Frequently asked questions

Does Grenada CBI give me immediate US E-2 access?
No. Under the AMIGOS Act (2022), CBI applicants must establish genuine, continuous domicile in Grenada for three years before applying for an E-2 visa. The total timeline from CBI application to E-2 eligibility is approximately 3.5–4 years. The spousal registration strategy can compress this to 12–14 months — see the E-2 Reality tab for details.
What is the NTF minimum contribution in 2026?
$235,000 for a single applicant. This covers the main applicant and up to three dependents at the NTF contribution level. Government fees, due diligence, and agent costs add $22,000–$37,000 on top. Budget $257,000–$272,000 all-in for a single applicant.
What are the new residency requirements in 2026?

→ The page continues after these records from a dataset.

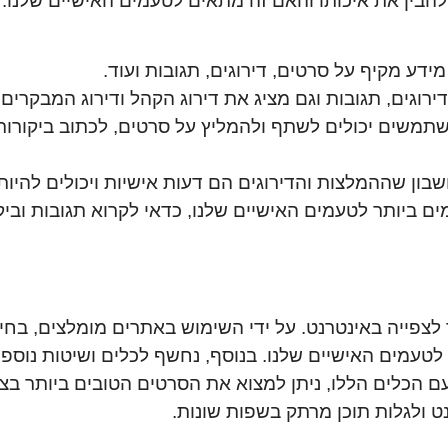
 להבין את איכותו והאם זה מתאים לטעמים האישיים שלנו
מידע מקיף על סרטים, דירוגים, תגובות ועוד.
רוגים, תגובות וגם מציג את דירוג הקהל ודירוג המבקרים.
תמשים יכולים לשתף ולהמליץ על סרטים, לכתוב ביקורו
ן שההמלצות והדירוגים הם דעות אישיות ויכולים להיות
יותר לטעמים האישיים שלנו, כדאי לקרוא תגובות וביקור
לצפייה באינטרנט. על ידי השימוש באתרים מומלצים, בח
טעמים האישיים שלנו. בנוסף, נחשף לכלים ושיטות נוספות
 הכלים הללו, ניתן למצוא את הסרטים הטובים ביותר בצו
 ולגלות תוכן מרתק בשפות שונות.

The main applicant must spend at least 5 days in Grenada within 12 months of receiving their passport. All family members on the application must collectively accumulate 30 days in Grenada over the first 5 years. Previously, no physical presence was required after citizenship was granted.
Can I include my parents and siblings in the application?
Yes. Grenada's program is among the most inclusive for family members: spouse, children up to 30, parents and grandparents (no age limit), and unmarried siblings 18+. Each dependent incurs additional government fees — see the costs tab for the breakdown.
Does Grenada allow dual citizenship?
Yes. You do not need to renounce your existing citizenship to obtain a Grenadian passport.
As a Turkish citizen, do I need Grenada for E-2 access?
No. Turkey has its own E-2 treaty with the United States dating to 1990. Turkish nationals can apply for a US E-2 investor visa using their existing Turkish citizenship. For Turkish professionals, the primary value of Grenada CBI is passport mobility — Schengen, UK, and China access — not the E-2 pathway.